Однажды, когда он в очередной раз на несколько дней приехал в Москву, она между делом заметила, что важно уделять больше времени содержанию жизни, а не внешним формам, которые часто обманчивы. Он попросил объяснить, и тогда она, вероятно уклоняясь от прямого разговора, прибегла к ассоциациям. Рассказала, как недавно при аромасвечах и специально подобранной для релаксации музыке делала массаж лица одной молодой и на первый взгляд чрезвычайно успешной даме, столичной львице, достигшей, по ее же убеждению, в этой жизни всего. Когда выполняла процедуру, ее чувствительные пальчики обнаружили крохотные бугорки на подбородке и ниже носа – признак частого истребления волос, а значит, явный признак гормонального сбоя. Дальше удивление возросло, когда в области висков обнаружились впадины, усеянные мелкими прыщиками, – верный знак истощения, перенапряжения и, не исключено, крайней неудовлетворенности собой. Аля объяснила мужу: так она очень часто осязает, что внешний успех оказывается просто глупым блефом. Но, главное, этот блеф является разрушительным, убийственным для сознания того человека, который не может проанализировать свои промахи в жизненных приоритетах и внести существенную коррекцию в свою жизнь. Внешнее тело, состояние сознания и здоровье находится в полной зависимости от внутреннего, и… Алексей Сергеевич силился понять, но ничего не понял из того, что жена пыталась донести до него.
В другой раз она принялась за ужином рассуждать о том, в какой непростой период вступает человечество. Алексей Сергеевич часто вспоминал потом этот эпизод – его поразило, что разговор затеян о каких-то глобальных процессах, мистике бытия, трансформации сознания. Все это не имело в его глазах никакой ценности, потому что он не мог разобраться даже в простых вещах, в своей собственной работе, в своем предназначении, наконец. Он смотрел на жену удивленными, немигающими глазами и думал: «О чем это она? К чему все это?» Аля же, увлеченная и возбужденная, с одухотворенным, открытым лицом, разъясняла: «Очень многие просто-напросто не переживут грядущие перемены. Чтобы перестроить сознание, нужно от многого отказаться. От синтетической еды и одежды, например. От больного окружения. Нужно избегать общаться с людьми, живущими на низких вибрациях. Леша, нужно научиться жить в природе, наслаждаться ею, научиться медитировать. Нужно стремиться к любви и высшему благу. Ты попробуешь со мной пройти такой… курс приобщения к новой жизни?» Артеменко пообещал, не понимая до конца, что именно от него хотят. Алексею Сергеевичу было горько оттого, что он не понимает больше ту женщину, которая в течение двух десятков лет была его верным и единственным другом. Он сохранял невозмутимость, кивал головой, но его внутренний мир становился все более и более стиснутым, как если бы на него, находящегося в узком коридоре, опускали бетонную плиту и она все более и более приближалась, не позволяя ему спастись. Он поклялся себе прочесть те книги, что читает она, чтобы хоть немного приблизиться к ее теперь ускользающему и нерасшифрованному миру. Поклялся и снова не сумел, потому что работа в Киеве в который раз захватила полковника целиком.

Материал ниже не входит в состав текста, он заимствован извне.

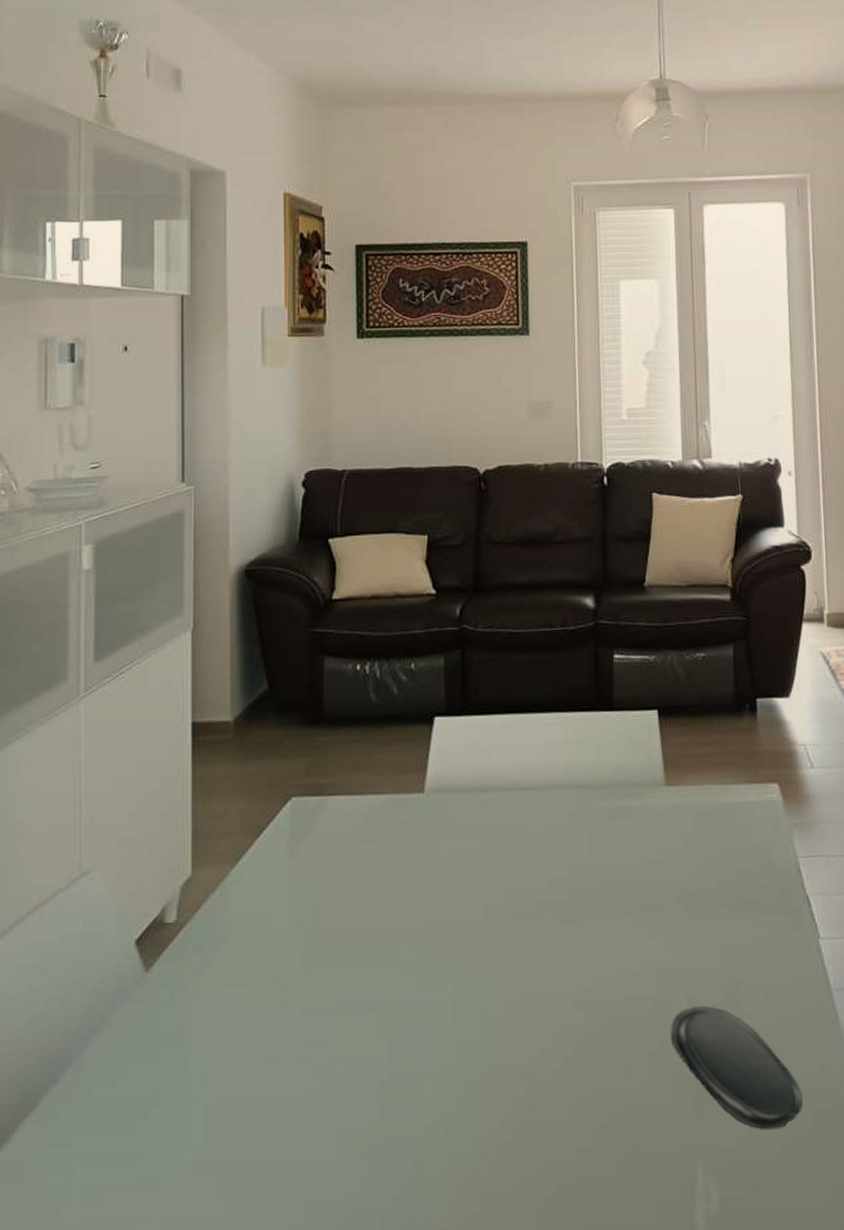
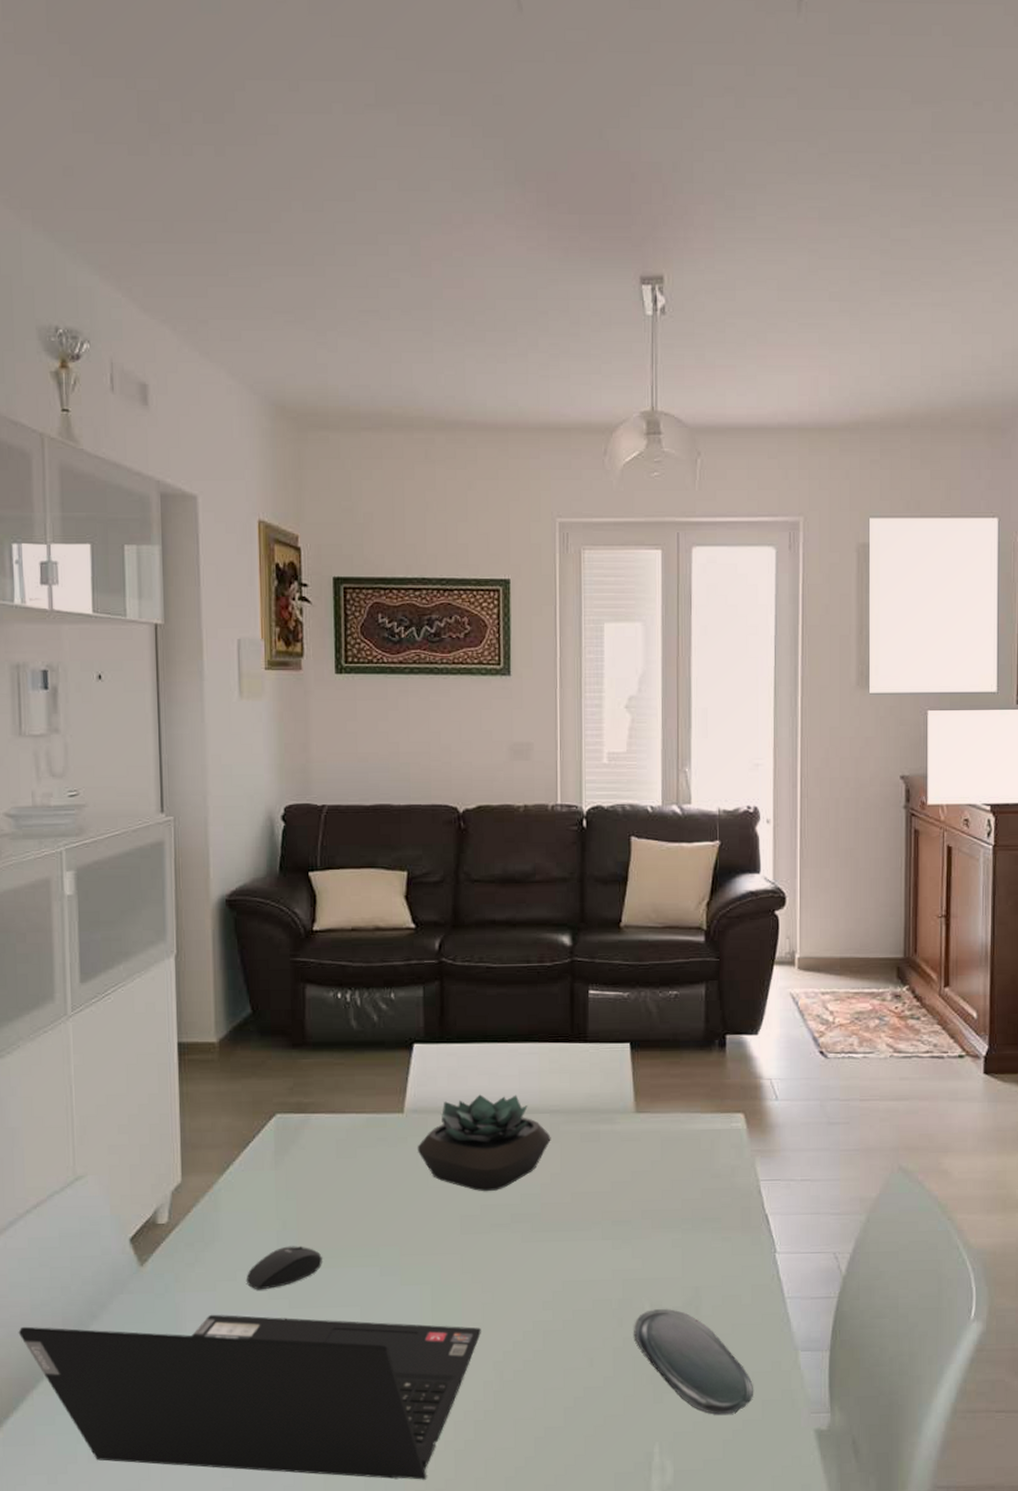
laptop computer: none [13,1025,507,1216] -> present [18,1314,481,1480]
mouse: none [257,944,338,996] -> present [246,1246,322,1290]
succulent plant: none [438,769,578,878] -> present [417,1094,551,1192]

Из множества составляющих киевской миссии одна не вызывала у него неприязни – встречи с Мишиным. Мишин на многое открывал ему глаза, не стеснялся откровенно говорить о происходящем без приукрашивания и позерства, именно то, что думал. И это подкупало. Артеменко не раз думал, что приходит к Мишину уже не просто как разведчик, с профессиональным интересом, но является с интересом сугубо человеческим, с жаждой понять нечто важное, что до сих пор оставалось для него нераскрытым.